Oh, should we mention that James Murdoch, the Sunday Times owner, was appointed to the GlaxoSmithKline Board of Directors, effective May 20. 2009? It's a small world...

Does "autistic enterocolitis theory" really constitute "defective science", as one of the presiding U.S. Court of Federal Claims judges stated? Not really. There was long string of studies after 1998 - in fact, one of them year before (Walker-Smith et al, Ileo-caecal lymphoid nodular hyperplasia, ileo-colitis with regressive behavioural disorder and food intolerance: a case study, 1997) -

firmly establishing the link
between gastrointestinal disturbances and autism.

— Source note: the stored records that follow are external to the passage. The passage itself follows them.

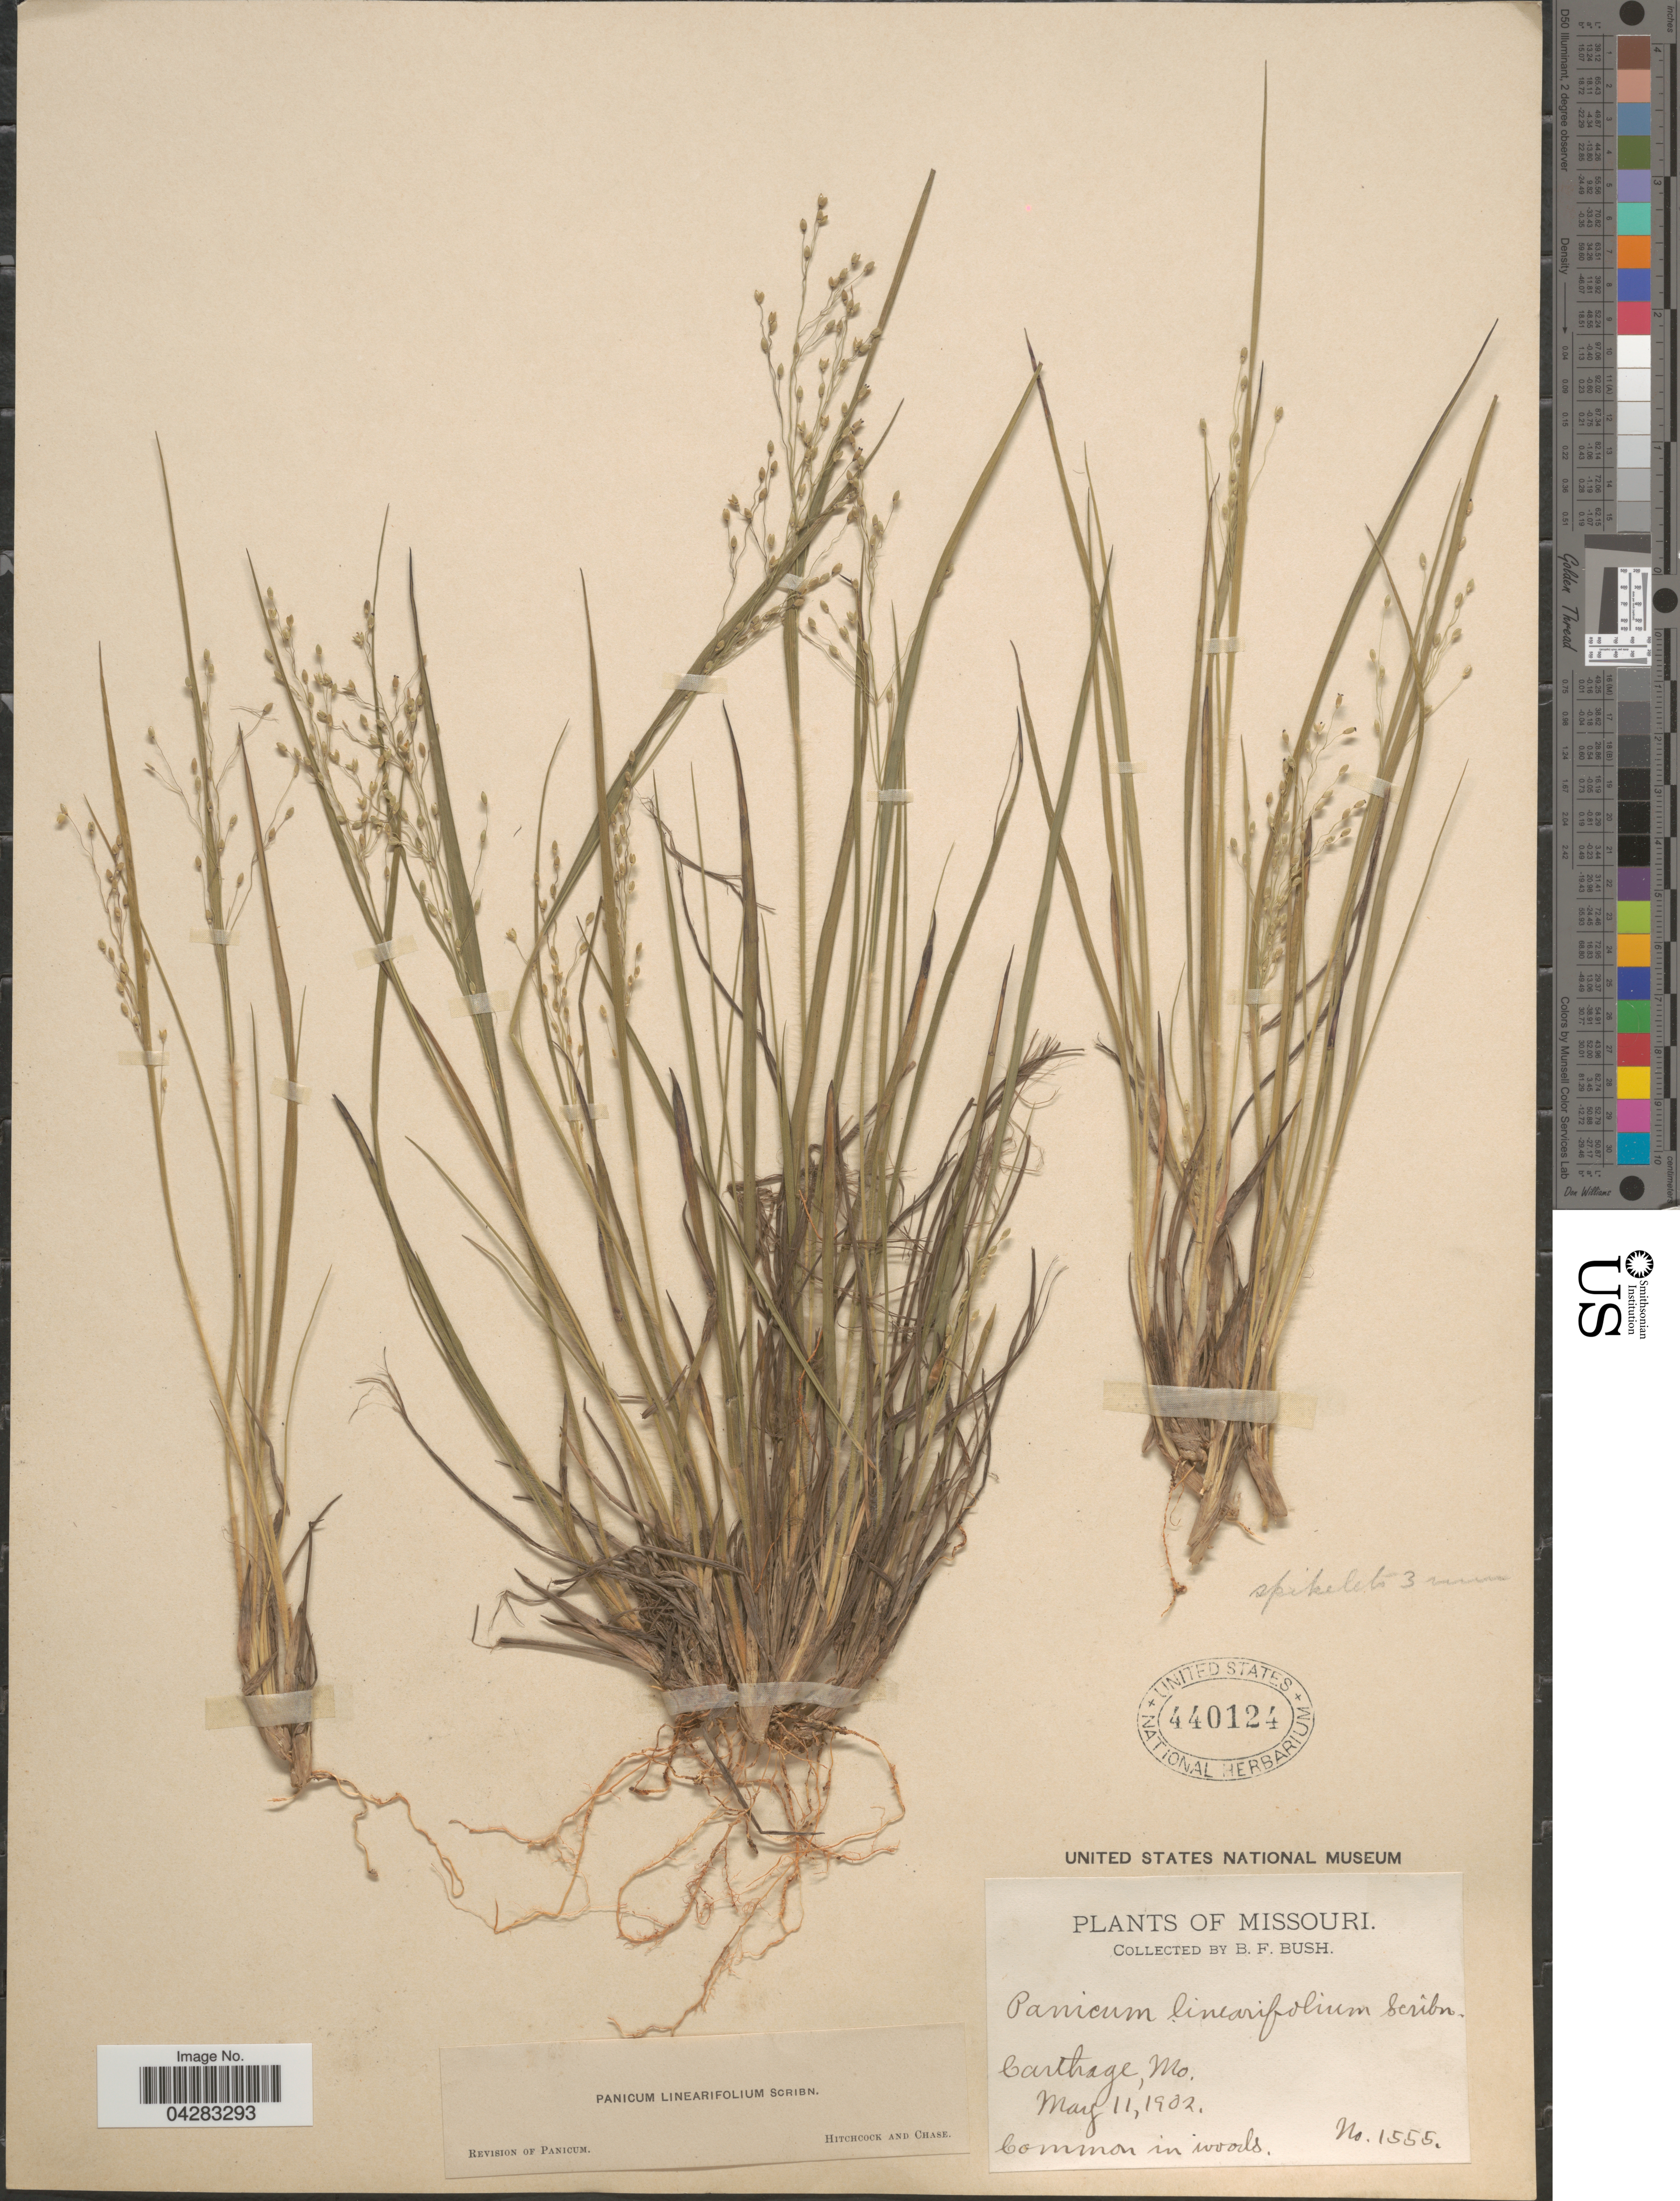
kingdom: Plantae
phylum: Tracheophyta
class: Liliopsida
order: Poales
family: Poaceae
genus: Dichanthelium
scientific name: Dichanthelium linearifolium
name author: (Scribn.) Gould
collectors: B. F. Bush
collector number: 1555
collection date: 1902-05-11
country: United States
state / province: Missouri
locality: Carthage.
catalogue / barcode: US 440124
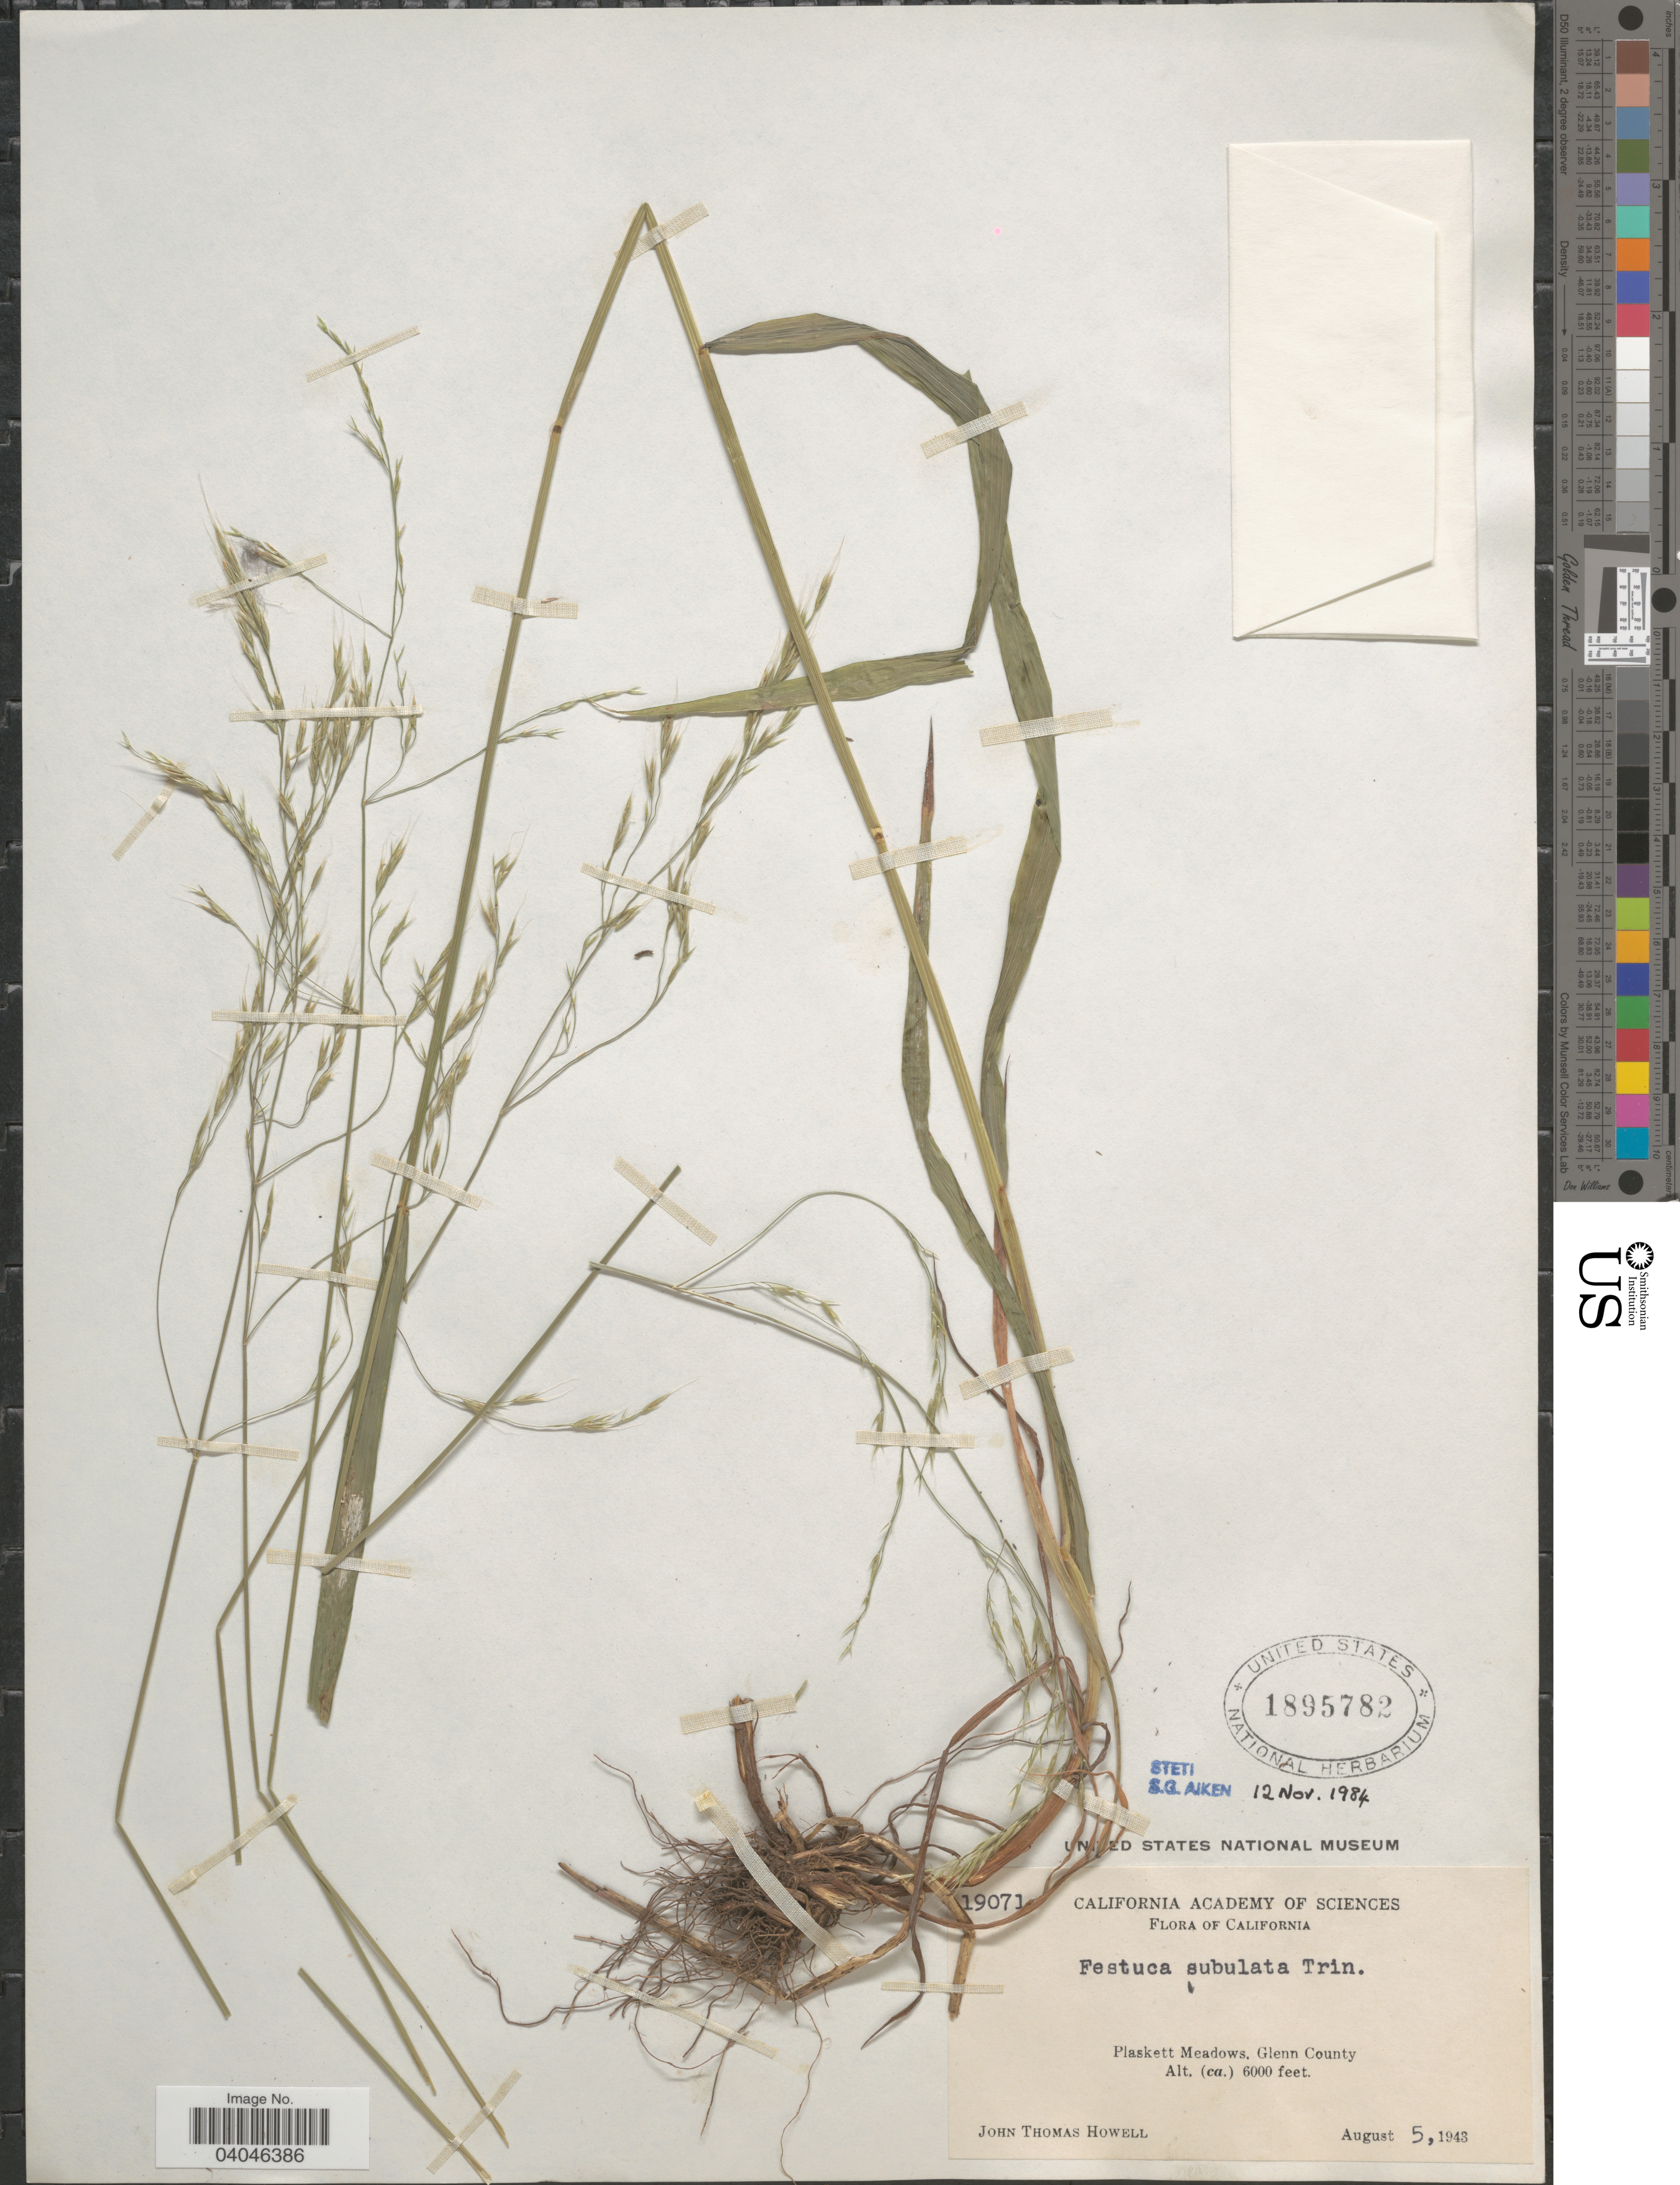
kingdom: Plantae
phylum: Tracheophyta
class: Liliopsida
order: Poales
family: Poaceae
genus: Festuca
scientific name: Festuca subulata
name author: Trin.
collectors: J. T. Howell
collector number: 19071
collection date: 1943-08-05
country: United States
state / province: California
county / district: Glenn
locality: Plaskett Meadows, Glenn County.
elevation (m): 1829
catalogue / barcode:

It is less clear when and how MMR, or other vaccines, become a causative factor. There is a number of studies that haven't found evidence of vaccine-autism link. But considering enormous influence of commercial interests in the research arena, that is not surprising.

A 2004 meta review of 120 MMR vaccine related studies, financed by the European Union, found that their data suggests link with autism "unlikely". But it also concluded that

"the design and reporting of safety outcomes
 in MMR vaccine studies ... are largely inadequate".

A 31 study review by Cochrane library came to similar conclusions.

In other words, we don't have evidence we can rely upon.

But that may be beginning to change. June last year, the U.S.  National Vaccine Advisory Committee approved a wide list of vaccine safety research recommendations. More specifically, studying vaccinated vs. unvaccinated groups of children for a number of outcomes, including autoimmune diseases, central nervous system demyelinating disorders, encephalitis, encephalopathy, complications from post-vaccine fever, and neurodevelopmental disorders,

including autism spectrum disorder.

It recommends to study effects of multiple, simultaneous and alternate vaccination schedules, as well as cumulative exposure to vaccine components.

It also recommends studying at-risk subpopulations, such as premature and low birth weight infants, those with immunodeficiency, autoimmune disorders, and children with inherited metabolic errors.

Much of these recommendations is what studies so far haven't been researching (one has to wonder what was it that they did research), and much of what "anti-vaccine" - or, rather, vaccine safety groups were advocating for years.

What these recommendations clearly communicate is:

we don't know nearly enough about vaccine safety

it is possible that vaccination carries risk for vulnerable sub-populations, and

we need better studies to establish the facts

So, the littl' 1998 study by Wakefield, Walker-Smith, Murch and colleagues may have been not that much off, and "scientifically defective", afterall. In fact, it probably did crack open new horizons, no matter how inconvenient to some, and earned becoming a symbol of the vaccine safety movement.

That also made it a target for some major "special interests".

Looking at the overall picture, seems as these interests did deliver some low blows in the undeclared "public relations" war - nothing unexpected, or new. But, this time, they may not be realizing what they are up against. They are on the collision course with the growing army of concerned, loving moms and dads, increasingly better informed, and less naive. They better watch out.